As part of its mission to encourage engagement within the genetics community, PLOS Genetics is sponsoring a number of conferences and meetings this year. In order to raise awareness about these conferences and the researchers who attend them we are featuring a number of these conferences on Biologue, with posts written by the organizers or PLOS Genetics editors who are involved.
The next of these conferences is the Centromere Biology Gordon Research Conference, which takes place at Mount Snow Resort in West Dover, Vermont, between the 24th and 29th of July. We asked Beth Sullivan, an organizer of the conference and PLOS Genetics editor, about the meeting, and the aspect of centromeres that she finds most exciting.
I’m Beth Sullivan, an Associate Editor for PLOS Genetics, and an Associate Professor of Molecular Genetics and Microbiology at Duke University in Durham, North Carolina, USA.
My lab’s research focuses on the centromere, a chromosomal locus that is essential for genome stability. During cellular division, the centromere is the region where kinetochore proteins congregate, and becomes the point of attachment for spindle microtubules to the chromosome. My group studies genomic and epigenetic mechanisms that are involved in centromere identity and inheritance, with a focus on chromatin organization at normal centromeres, and the process of centromere inactivation on aberrant chromosomes that possess two centromeres (“dicentric” chromosomes).
Conference Vice-Chair Aaron Straight (Stanford University) and I are co-organizing the 2nd Centromere Biology Gordon Research Conference (GRC) to be held at Mount Snow Resort in West Dover, from 24-29 July 2016.
For the past three decades, the centromere community has grown steadily, encompassing many areas of centromere biology including genomics, epigenetics, chromosome engineering, biophysics, and comparative genetics. Despite this increase in depth and breadth, few meetings are dedicated exclusively to topics in centromere structure and function.
Aaron and I have deliberately created a program that represents the diversity of research areas in the centromere field, both in topics and investigator status. With attendees and speakers coming from as far as India, Japan, and Hong Kong, our goal for this meeting is to bring together our global community of centromere researchers to present their recent, unpublished research, and to cultivate new and collaborative areas of study.

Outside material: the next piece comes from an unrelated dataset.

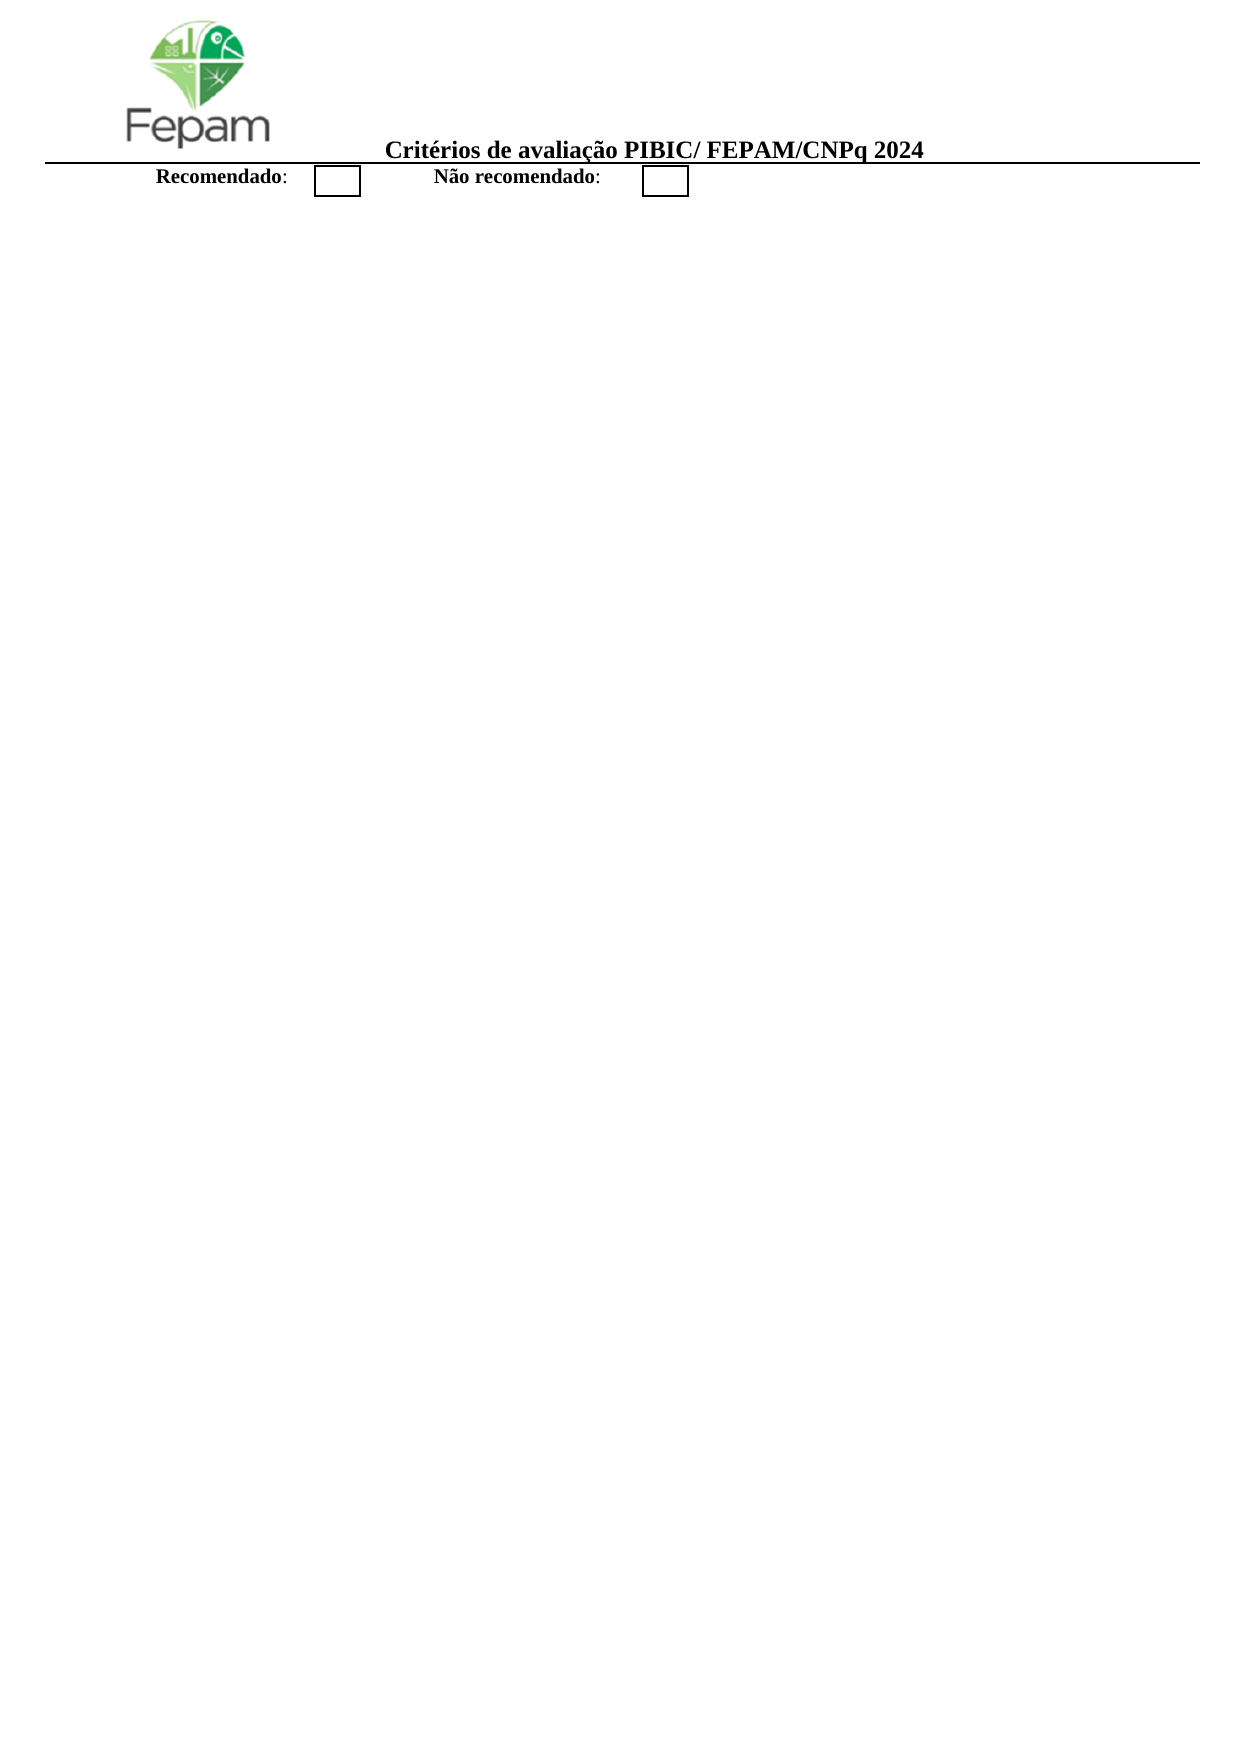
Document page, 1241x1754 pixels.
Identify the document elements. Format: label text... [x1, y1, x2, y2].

text Recomendado: Não recomendado: [156, 164, 1152, 188]
picture [118, 11, 297, 159]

We have incorporated several trainee-oriented events into the program, including trainee-mentor lunches and networking activities during poster sessions. Our trainees, comprising graduate students and postdocs, are the next generation of clever and ambitious centromere biologists. Aaron and I feel strongly about ensuring that these young, vibrant scientists are integrated into the centromere community. Therefore, our GRC is associated with a trainee-organized and -oriented Gordon Research Seminar (GRS) that will precede the GRC from 23-24 July 2016.
The GRS is being co-organized by Steven Friedman, a graduate student in Michael Freitag’s lab at Oregon State University, and Shannon McNulty, a graduate student in my lab at Duke University. Steven and Shannon have put together a terrific scientific program that includes a keynote talk from Dr. Arshad Desai (University of California- San Diego), two sessions of trainee research talks, two poster presentation periods, and an interactive career/professional development session. The goal of the GRS (and GRC) is to create a collegial environment for networking and the opportunity to highlight research by our trainees, especially those from under-represented groups.
The GRC meeting begins on 24 July 2016 with a Keynote Session. Our two speakers are Sue Biggins (Howard Hughes Medical Institute, Fred Hutchinson Cancer Research Center) and Gary Karpen (Lawrence Berkeley National Laboratories, University of California Berkeley). These two highly acclaimed scientists epitomize diverse areas of centromere biology, including the different model systems in which they work. We believe their talks will kick off the meeting perfectly and energize the group for subsequent talks, discussions, and poster session interactions. The GRC conference program itself includes four poster sessions and nine sessions covering topics such as biophysical properties of centromeres, meiotic specialization of centromeres, centromeres as drivers and shapers of genomes, centromere genomics, and non-coding elements involved in centromere function.
After the success of the inaugural GRC Centromere Biology meeting in 2014, Aaron and I were excited to work together on developing a scientific program that included some newer areas of centromere biology as well as having several speakers who had not attended the previous GRC. Our different areas of expertise will ensure that the program encompasses a breadth of research that we believe is substantially highlighted by the short talks that are interspersed with invited speaker talks.
Organizing a meeting like this is hard work, but it often brings unexpected benefits! During the lengthy planning phase, our conversations led to a new scientific collaboration between our labs, a testament to the exciting opportunities that can arise between colleagues while organizing a meeting over the course of two years!
PLOS Genetics, a premier journal publishing excellent and cutting-edge science, was one of the first sponsors for this year’s conference. Aaron and I are grateful to the editors and the journal staff for their enthusiasm in supporting our conference. We hope that all attendees of the Centromere Biology GRC will leave the meeting with new questions about centromeres, an expanded network of colleagues, and ultimately, exciting, new collaborations.